Charles V was described within the family as a man of gentle manners and warm sympathies, with a great fondness for children. In public life he was member of the Birmingham Board of Commissioners, one of the founders and Treasurer of Birmingham General Hospital, an active member of the campaign to abolish the slave trade, and assisted in the formation of the Bible Society.

He studied the classics and translated many of the works of Homer and Horace, some of which were published. One day a week he worked on his farm at Olton, and was an avid reader of the bible, much of which he could remember, and recite at will.

His wife Mary died on 9th December, 1821. Charles died on 16th January, 1828 at Bingley House, and was buried at the Quaker burial ground in Birmingham. A marble bust of Charles was placed in the General Hospital as a memorial to his work.

Politics

One of Sampson III’s great grandsons, Sampson Samuel Lloyd, a banker and politician, born in 1820, became Liberal Member of Parliament for Plymouth between 1874 and 1885. He was a Justice of the Peace for Warwickshire, and for the City of Birmingham, and by 1884 was Chairman of Lloyds Bank. He also became Chairman of the Associated Chambers of Commerce of the United Kingdom, a post he held for several years.

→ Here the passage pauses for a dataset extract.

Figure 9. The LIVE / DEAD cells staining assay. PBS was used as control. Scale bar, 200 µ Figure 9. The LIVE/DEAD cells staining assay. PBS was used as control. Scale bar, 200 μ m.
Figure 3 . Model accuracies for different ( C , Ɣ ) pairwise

He married twice, first in 1884 to Emma Reeve, and again in 1865 to Marie Menckhoff. One of his grandsons, born in September 1879 was George Ambrose Lloyd, 1st Baron Lloyd, GCSI, GCIE, DSO, PC, the Liberal Unionist Member of Parliament for West Staffordshire, elected in 1910. He married Blanche Lascelles in 1911, and in 1918 with Edward Wood wrote ‘The Great Opportunity’, a book written as a Conservative challenge to the Lloyd George coalition.

In December 1918 he became Governor of Bombay, and in 1924 returned to Parliament as MP for Eastbourne. In 1925 he was given the title of Baron Lloyd, of Dolobran in the County of Montgomery. He then became High Commissioner to Egypt, and in 1940, after working alongside Winston Churchill, was appointed Secretary of State for the Colonies. In the same year he became Leader of the House of Lords.  He died of myeloid leukaemia in February 1941, at the age of 61 and was buried in Hertfordshire.